Exercise instructions -> Where the records below show a line containing "hfov_deg: 32.4", start copying; end with the line containing "focal_mm: 38", and copy it too.

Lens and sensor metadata
+++++

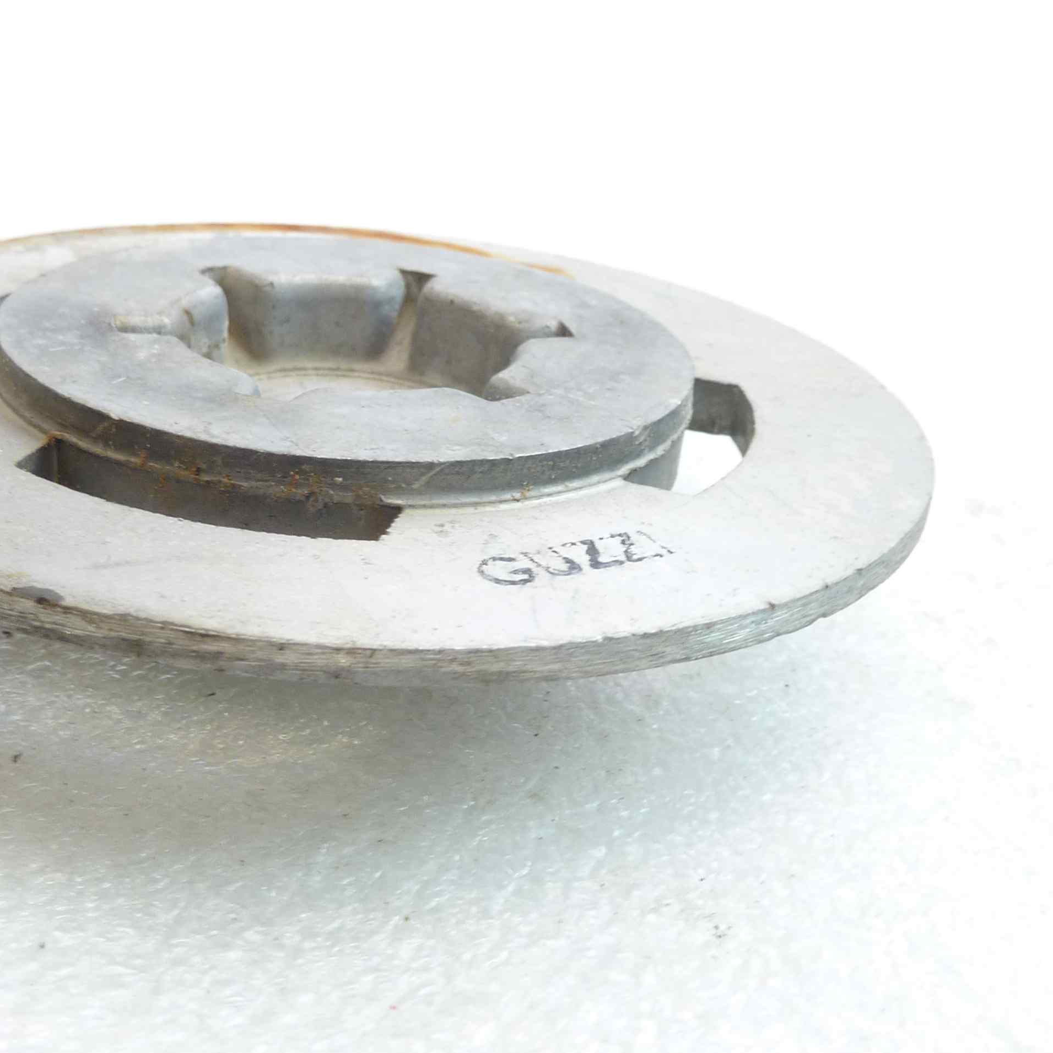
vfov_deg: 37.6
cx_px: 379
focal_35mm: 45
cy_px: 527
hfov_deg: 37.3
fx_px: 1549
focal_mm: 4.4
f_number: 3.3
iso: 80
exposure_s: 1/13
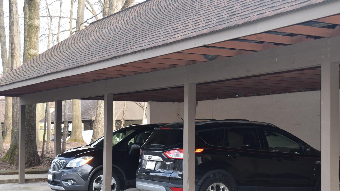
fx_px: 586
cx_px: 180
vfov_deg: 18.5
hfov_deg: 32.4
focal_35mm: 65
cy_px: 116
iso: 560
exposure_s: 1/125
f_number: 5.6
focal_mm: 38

+++++

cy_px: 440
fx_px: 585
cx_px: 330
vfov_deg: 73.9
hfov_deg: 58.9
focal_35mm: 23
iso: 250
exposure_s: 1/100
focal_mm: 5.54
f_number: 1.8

+++++

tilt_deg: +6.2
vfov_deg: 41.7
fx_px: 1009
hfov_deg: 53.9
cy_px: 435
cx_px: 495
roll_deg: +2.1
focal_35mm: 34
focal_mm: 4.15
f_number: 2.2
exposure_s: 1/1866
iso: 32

+++++

The answer ->
hfov_deg: 32.4
focal_35mm: 65
cy_px: 116
iso: 560
exposure_s: 1/125
f_number: 5.6
focal_mm: 38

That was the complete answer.